21 November 2025 | Berita | 949 kali dibaca

‎EN LMND Soroti Langkah BRICS Hapus Dolar dalam Perdagangan Bijih Besi  ‎

Jakarta, enlmnd.id - Eksekutif Nasional Liga Mahasiswa Nasional untuk Demokrasi (EN LMND) menilai keputusan China bersama negara-negara BRICS yang mulai meninggalkan dolar AS dalam perdagangan bijih besi sebagai sinyal kuat menguatnya agenda dedolarisasi di pasar global.

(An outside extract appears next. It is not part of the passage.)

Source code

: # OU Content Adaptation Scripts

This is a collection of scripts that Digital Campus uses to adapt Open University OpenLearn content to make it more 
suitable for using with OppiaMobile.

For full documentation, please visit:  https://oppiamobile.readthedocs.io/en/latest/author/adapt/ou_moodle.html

Transaksi kini diarahkan menggunakan yuan, yang dianggap sebagai langkah strategis menuju sistem ekonomi multipolar.


Wakil Ketua Umum Luar Negeri EN LMND, Evantio Yudhistira, mengatakan kebijakan tersebut bukan hanya soal teknis pembayaran, tetapi perubahan geopolitik besar yang menantang dominasi dolar AS dalam perdagangan internasional.


“Ini menunjukkan dunia bergerak menuju tatanan ekonomi yang lebih adil. Negara berkembang diuntungkan karena bisa mengurangi beban konversi dan ketergantungan pada fluktuasi kebijakan moneter Amerika Serikat,” ujar Evantio dalam keterangan tertulis pada Jum'at 21 November 2025.


Meski begitu, ia menilai proses transisi ini tidak mudah. Salah satu kendala utama adalah tarik-menarik kepentingan antara eksportir dan importir soal penggunaan yuan, terutama terkait mekanisme harga, likuiditas, dan stabilitas mata uang.


‎“Negosiasinya masih alot. Tantangannya bukan hanya teknis, tapi juga politis: apakah pelaku perdagangan siap menaruh kepercayaan jangka panjang pada yuan?” kata Evantio.


‎Ia juga menyebut langkah ini berpotensi memicu respons keras dari Amerika Serikat, mulai dari tarif hingga kebijakan proteksionis lain yang bertujuan mempertahankan posisi dolar di perdagangan global.


Evantio mengingatkan bahwa negara-negara BRICS dan mitra dagangnya perlu menyiapkan strategi antisipatif agar dedolarisasi tidak menimbulkan tekanan baru bagi negara yang cadangan devisanya masih didominasi dolar.


Menurutnya, dedolarisasi komoditas strategis seperti bijih besi harus dipandang sebagai bagian dari agenda jangka panjang untuk mendorong demokratisasi sistem ekonomi dunia.


Dedolarisasi bukan sekadar soal metode transaksi. Ini proyek politik untuk memperbaiki ketidakadilan struktural dalam sistem keuangan internasional. Langkah ini progresif dan perlu terus diperkuat agar dunia tidak lagi bergantung pada satu mata uang, tutupnya.